──────── THE DATA

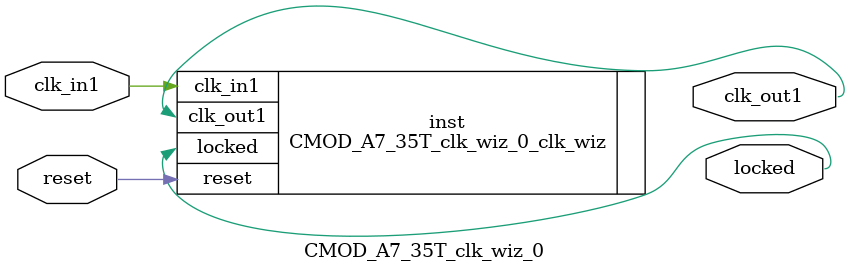
<source format=v>


`timescale 1ps/1ps

(* CORE_GENERATION_INFO = "CMOD_A7_35T_clk_wiz_0,clk_wiz_v6_0_12_0_0,{component_name=CMOD_A7_35T_clk_wiz_0,use_phase_alignment=true,use_min_o_jitter=false,use_max_i_jitter=false,use_dyn_phase_shift=false,use_inclk_switchover=false,use_dyn_reconfig=false,enable_axi=0,feedback_source=FDBK_AUTO,PRIMITIVE=MMCM,num_out_clk=1,clkin1_period=83.333,clkin2_period=10.0,use_power_down=false,use_reset=true,use_locked=true,use_inclk_stopped=false,feedback_type=SINGLE,CLOCK_MGR_TYPE=NA,manual_override=false}" *)

module CMOD_A7_35T_clk_wiz_0 
 (
  // Clock out ports
  output        clk_out1,
  // Status and control signals
  input         reset,
  output        locked,
 // Clock in ports
  input         clk_in1
 );

  CMOD_A7_35T_clk_wiz_0_clk_wiz inst
  (
  // Clock out ports  
  .clk_out1(clk_out1),
  // Status and control signals               
  .reset(reset), 
  .locked(locked),
 // Clock in ports
  .clk_in1(clk_in1)
  );

endmodule

</source>
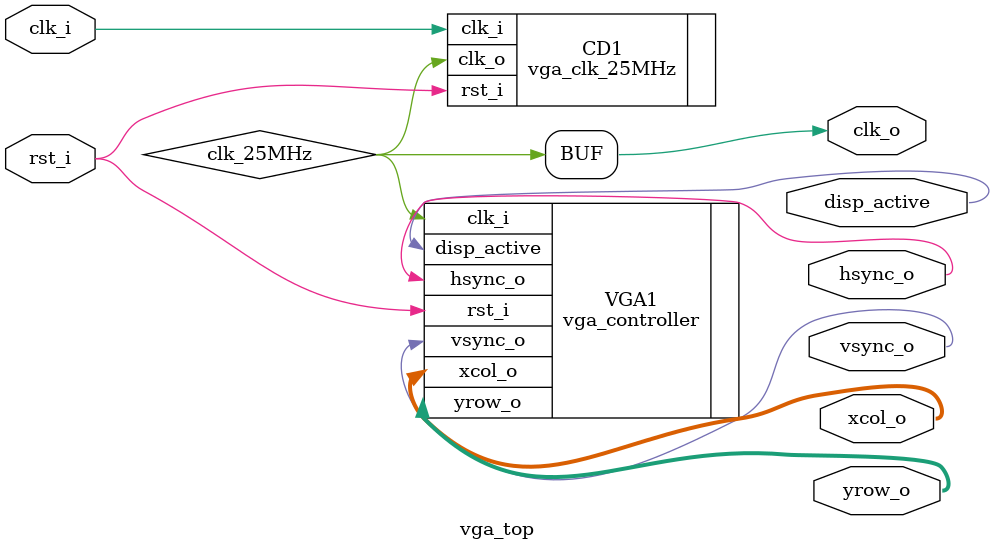
<source format=v>
`timescale 1ns / 1ps

module vga_top(
    input clk_i, rst_i, // 25MHz clk, active high reset
    output hsync_o, vsync_o, clk_o,
    output disp_active,
    output [9:0] xcol_o, yrow_o 
    );
    
wire clk_25MHz;

//-----------------------------//
//-----Instantiate Modules-----//
//-----------------------------//
// clk divider
vga_clk_25MHz CD1(.clk_i(clk_i), .rst_i(rst_i), .clk_o(clk_25MHz));  
// controller                       
vga_controller VGA1(.clk_i(clk_25MHz), .rst_i(rst_i),.hsync_o(hsync_o), .vsync_o(vsync_o),
                    .disp_active(disp_active),.xcol_o(xcol_o), .yrow_o(yrow_o)); 
   
assign clk_o = clk_25MHz;    
endmodule

</source>
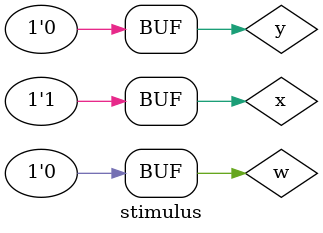
<source format=v>
`timescale 1ns / 1ps
module stimulus;
	// Inputs
	reg x;
	reg y;
    reg w;
	// Outputs
	wire z;
	// Instantiate the Unit Under Test (UUT)
	and_3_input_gate uut (
		x, 
		y, 
        w, 
		z
	);
 
	initial begin
	$dumpfile("test.vcd");
    $dumpvars(0,stimulus);
		// Initialize Inputs
		x = 0;
		y = 0;
        w = 0;
 
	#20 x = 1;
	#20 y = 1;
    #20 w = 1;
	#20 y = 0;
    #20 w = 0;	
	#20 x = 1;	  
	#40 ;
 
	end  
 
		initial begin
		 $monitor("t=%3d x=%d,y=%d,w=%d,z=%d \n",$time,x,y,w,z, );
		 end
 
endmodule
</source>
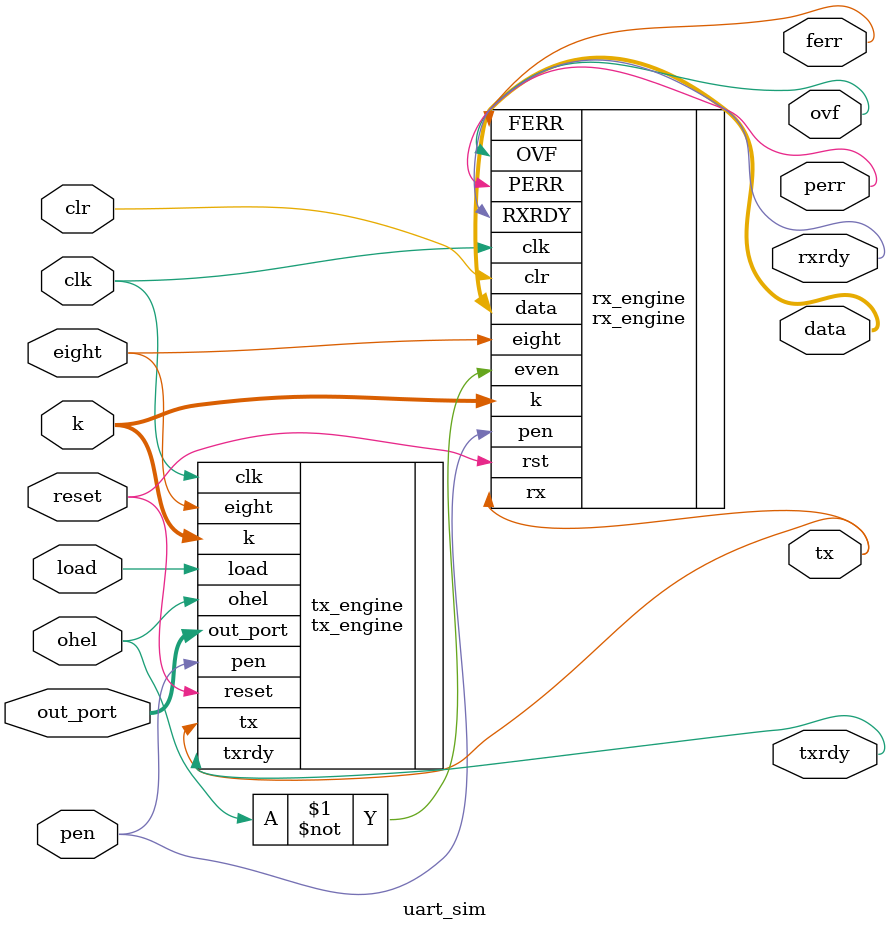
<source format=v>
`timescale 1ns / 1ps
module uart_sim(
			input wire clk, reset, eight, pen, ohel, load, clr,
			input wire [7:0] out_port,
			input wire [18:0] k,
			output wire rxrdy, ferr, perr, ovf, tx, txrdy,
			output wire [7:0] data
    );

	 
	 tx_engine tx_engine(.clk(clk), .reset(reset), .eight(eight), .pen(pen),
								  .ohel(ohel), .load(load), .k(k), .out_port(out_port[7:0]),
								  .tx(tx), .txrdy(txrdy));
								  
		
	rx_engine rx_engine(.clk(clk), .rst(reset), .rx(tx), .eight(eight), .pen(pen),
								  .clr(clr), .even(~ohel), .k(k), .data(data), .RXRDY(rxrdy),
								  .FERR(ferr), .PERR(perr), .OVF(ovf));


endmodule

</source>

────────────────

INSTRUCTIONS TO FOLLOW
Out of the entries, pull every line that mentions "Status".

WRITTEN RESPONSE
  // Status and control signals
  // Status and control signals               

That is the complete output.